» **ACTIVITY**: Exactly as written, write out the lines below from the first to the one containing "wire [31 : 0] o_ALU_res;", inclusive. Pictures do not belong in the copy.

[[ SOURCE MATERIAL open ]]

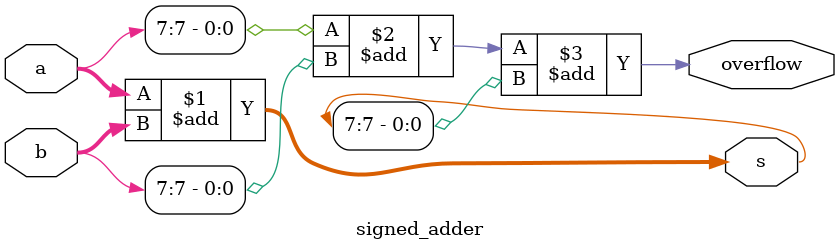
<source format=v>

module signed_adder(input [7:0] a,
    input [7:0] b,
    output [7:0] s,
    output overflow
); 

// The numbers a and b are added to the output s. 
// assign the occurence of the signed overflow of a and b to the output overflow.
// a signed overflow occurs if the most significant bits of a and b are low and the most significant bit of s is high
// a signed overflow may also occur if the most significant bits of a and b are high and the most significant bit of s is low

	assign s = a + b;
	assign overflow = a[7] + b[7] + s[7];
	
endmodule

</source>
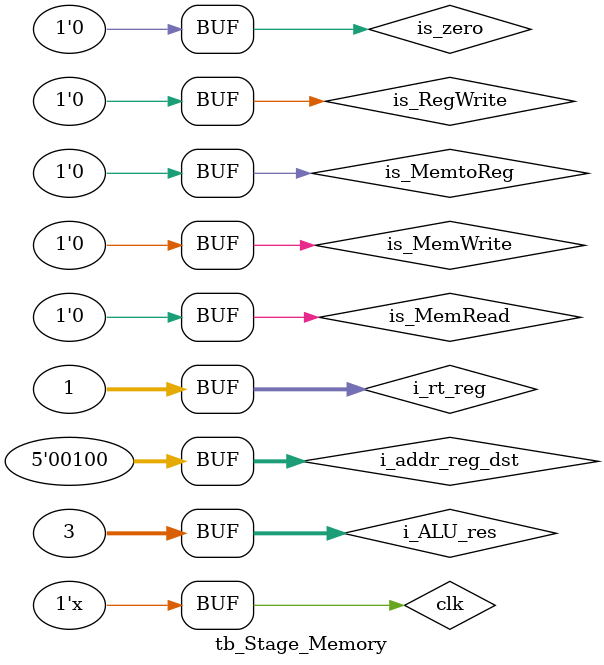
<source format=v>
`timescale 1ns / 1ps

module tb_Stage_Memory();
    
    reg           clk;
    reg  [31 : 0] i_ALU_res;
    reg  [31 : 0] i_rt_reg;
    reg  [4  : 0] i_addr_reg_dst;
    reg           is_zero;
    reg           is_RegWrite;
    reg           is_MemtoReg;
    reg           is_MemWrite;
    reg           is_MemRead;
    wire [31 : 0] o_output_mem;
    wire [31 : 0] o_ALU_res;
    wire [4  : 0] o_addr_reg_dst;
    wire          os_RegWrite;
    wire          os_MemtoReg;

    initial begin
        clk             = 0;
        i_ALU_res       = 'h00000000;
        i_rt_reg        = 'h00000000;
        i_addr_reg_dst  = 5'b00000;
        is_zero         = 0;
        is_RegWrite     = 0;
        is_MemtoReg     = 0;
        is_MemWrite     = 0;
        is_MemRead      = 0;

        #100
        //Escribo en memoria entonces ALU_res es una direccion
        i_ALU_res       = 'h00000001;
        i_rt_reg        = 'h00000002;
        i_addr_reg_dst  = 5'b10001;
        is_MemWrite     = 1;

        #10
        //Escribo en memoria entonces ALU_res es una direccion
        i_ALU_res       = 'h00000002;
        i_rt_reg        = 'h00000003;
        i_addr_reg_dst  = 5'b10101;
        is_MemWrite     = 1;

        #10
        //Escribo en memoria entonces ALU_res es una direccion
        i_ALU_res       = 'h00000003;
        i_rt_reg        = 'h00000044;
        i_addr_reg_dst  = 5'b00011;
        is_MemWrite     = 1;

        #10
        //Leo de memoria
        i_ALU_res       = 'h00000002;
        i_rt_reg        = 'h00000000;
        i_addr_reg_dst  = 5'b00010;
        is_MemWrite     = 0;

        #10
        //Leo de memoria
        i_ALU_res       = 'h00000003;
        i_rt_reg        = 'h00000001;
        i_addr_reg_dst  = 5'b00100;
        is_MemWrite     = 0;
           
    end    
    always #1 clk = ~clk;
    
    Stage_Memory u_Stage_Memory(
                               .clk(clk),
                               .i_ALU_res(i_ALU_res), 
                               .i_rt_reg(i_rt_reg),
                               .i_addr_reg_dst(i_addr_reg_dst),
                               .is_zero(is_zero),     
                               .is_RegWrite(is_RegWrite), 
                               .is_MemtoReg(is_MemtoReg), 
                               .is_MemWrite(is_MemWrite), 
                               .is_MemRead(is_MemRead),  
                               .o_output_mem(o_output_mem), 
                               .o_ALU_res(o_ALU_res),   
                               .o_addr_reg_dst(o_addr_reg_dst), 
                               .os_RegWrite(os_RegWrite), 
                               .os_MemtoReg(os_MemtoReg)  
                              );
endmodule
    


</source>
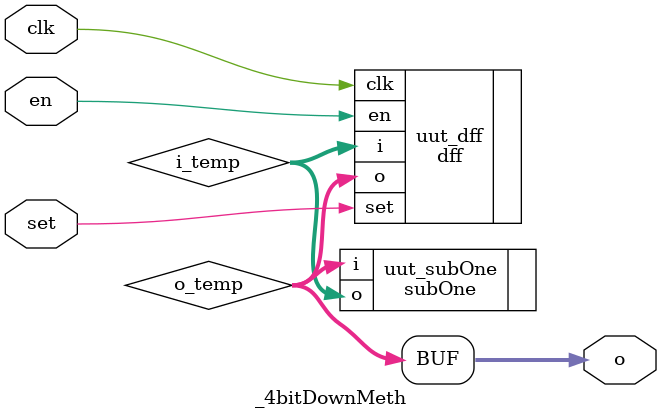
<source format=v>

module _4bitDownMeth(
  input wire clk, set, en, // wire = physical connection, reg = memory element
  output wire [3:0] o
);
  wire [3:0] i_temp, o_temp;

  dff uut_dff(
    .clk(clk), .set(set), .en(en),
    .i(i_temp),
    .o(o_temp)
  );
  subOne uut_subOne(
    // the INPUT of 4bit is passed as OUTPUT of subOne
    // the OUTPUT of 4bit is passed as INPUT of subOne
    .i(o_temp),
    .o(i_temp)
  );
  assign o = o_temp;

endmodule
</source>
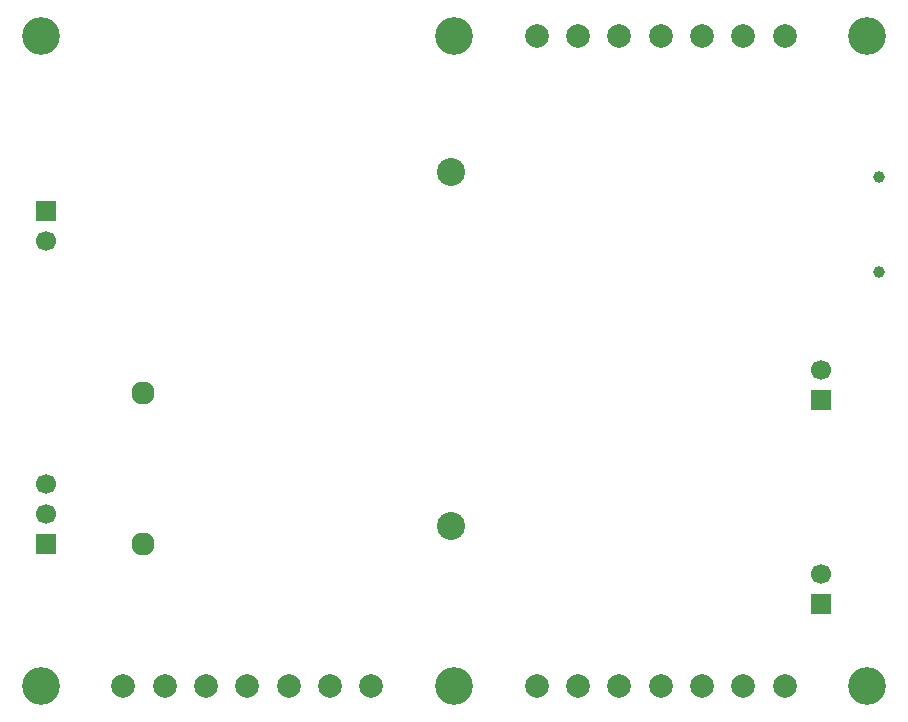
<source format=gbs>
%TF.GenerationSoftware,KiCad,Pcbnew,9.0.1*%
%TF.CreationDate,2025-04-18T15:20:57+02:00*%
%TF.ProjectId,random_sampler,72616e64-6f6d-45f7-9361-6d706c65722e,rev?*%
%TF.SameCoordinates,Original*%
%TF.FileFunction,Soldermask,Bot*%
%TF.FilePolarity,Negative*%
%FSLAX46Y46*%
G04 Gerber Fmt 4.6, Leading zero omitted, Abs format (unit mm)*
G04 Created by KiCad (PCBNEW 9.0.1) date 2025-04-18 15:20:57*
%MOMM*%
%LPD*%
G01*
G04 APERTURE LIST*
%ADD10R,1.700000X1.700000*%
%ADD11C,1.700000*%
%ADD12C,2.000000*%
%ADD13C,3.200000*%
%ADD14C,1.000000*%
%ADD15C,2.370000*%
%ADD16C,1.959000*%
G04 APERTURE END LIST*
D10*
%TO.C,J2*%
X5500000Y-19775000D03*
D11*
X5500000Y-22315000D03*
%TD*%
D12*
%TO.C,TP15*%
X64500000Y-60000000D03*
%TD*%
%TO.C,TP17*%
X61000000Y-60000000D03*
%TD*%
%TO.C,TP11*%
X57500000Y-5000000D03*
%TD*%
%TO.C,TP1*%
X12000000Y-60000000D03*
%TD*%
D13*
%TO.C,H4*%
X5000000Y-60000000D03*
%TD*%
D12*
%TO.C,TP12*%
X64500000Y-5000000D03*
%TD*%
D14*
%TO.C,J1*%
X75950000Y-24950000D03*
X75950000Y-16950000D03*
%TD*%
D13*
%TO.C,H5*%
X40000000Y-60000000D03*
%TD*%
D12*
%TO.C,TP19*%
X68000000Y-60000000D03*
%TD*%
%TO.C,TP6*%
X26000000Y-60000000D03*
%TD*%
%TO.C,TP13*%
X61000000Y-5000000D03*
%TD*%
%TO.C,TP10*%
X54000000Y-5000000D03*
%TD*%
%TO.C,TP14*%
X54000000Y-60000000D03*
%TD*%
%TO.C,TP9*%
X50500000Y-5000000D03*
%TD*%
%TO.C,TP7*%
X47000000Y-60000000D03*
%TD*%
%TO.C,TP4*%
X22500000Y-60000000D03*
%TD*%
%TO.C,TP8*%
X50500000Y-60000000D03*
%TD*%
D10*
%TO.C,J4*%
X71100000Y-35800000D03*
D11*
X71100000Y-33260000D03*
%TD*%
D10*
%TO.C,SW2*%
X5500000Y-48000000D03*
D11*
X5500000Y-45460000D03*
X5500000Y-42920000D03*
%TD*%
D12*
%TO.C,TP20*%
X29500000Y-60000000D03*
%TD*%
%TO.C,TP2*%
X15500000Y-60000000D03*
%TD*%
D13*
%TO.C,H2*%
X40000000Y-5000000D03*
%TD*%
%TO.C,H6*%
X75000000Y-60000000D03*
%TD*%
%TO.C,H3*%
X75000000Y-5000000D03*
%TD*%
D12*
%TO.C,TP18*%
X33000000Y-60000000D03*
%TD*%
%TO.C,TP21*%
X47000000Y-5000000D03*
%TD*%
D13*
%TO.C,H1*%
X5000000Y-5000000D03*
%TD*%
D12*
%TO.C,TP3*%
X19000000Y-60000000D03*
%TD*%
%TO.C,TP16*%
X57500000Y-60000000D03*
%TD*%
D10*
%TO.C,J3*%
X71100000Y-53040000D03*
D11*
X71100000Y-50500000D03*
%TD*%
D12*
%TO.C,TP5*%
X68000000Y-5000000D03*
%TD*%
D15*
%TO.C,BT1*%
X39750000Y-46500000D03*
X39750000Y-16500000D03*
D16*
X13680000Y-48000000D03*
X13680000Y-35200000D03*
%TD*%
M02*

</source>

[[ SOURCE MATERIAL closed ]]

» **FINISHED EXERCISE**:
<source format=v>

module signed_adder(input [7:0] a,
    input [7:0] b,
    output [7:0] s,
    output overflow
); 

// The numbers a and b are added to the output s. 
// assign the occurence of the signed overflow of a and b to the output overflow.
// a signed overflow occurs if the most significant bits of a and b are low and the most significant bit of s is high
// a signed overflow may also occur if the most significant bits of a and b are high and the most significant bit of s is low

	assign s = a + b;
	assign overflow = a[7] + b[7] + s[7];
	
endmodule

</source>
<source format=v>
`timescale 1ns / 1ps

module tb_Stage_Memory();
    
    reg           clk;
    reg  [31 : 0] i_ALU_res;
    reg  [31 : 0] i_rt_reg;
    reg  [4  : 0] i_addr_reg_dst;
    reg           is_zero;
    reg           is_RegWrite;
    reg           is_MemtoReg;
    reg           is_MemWrite;
    reg           is_MemRead;
    wire [31 : 0] o_output_mem;
    wire [31 : 0] o_ALU_res;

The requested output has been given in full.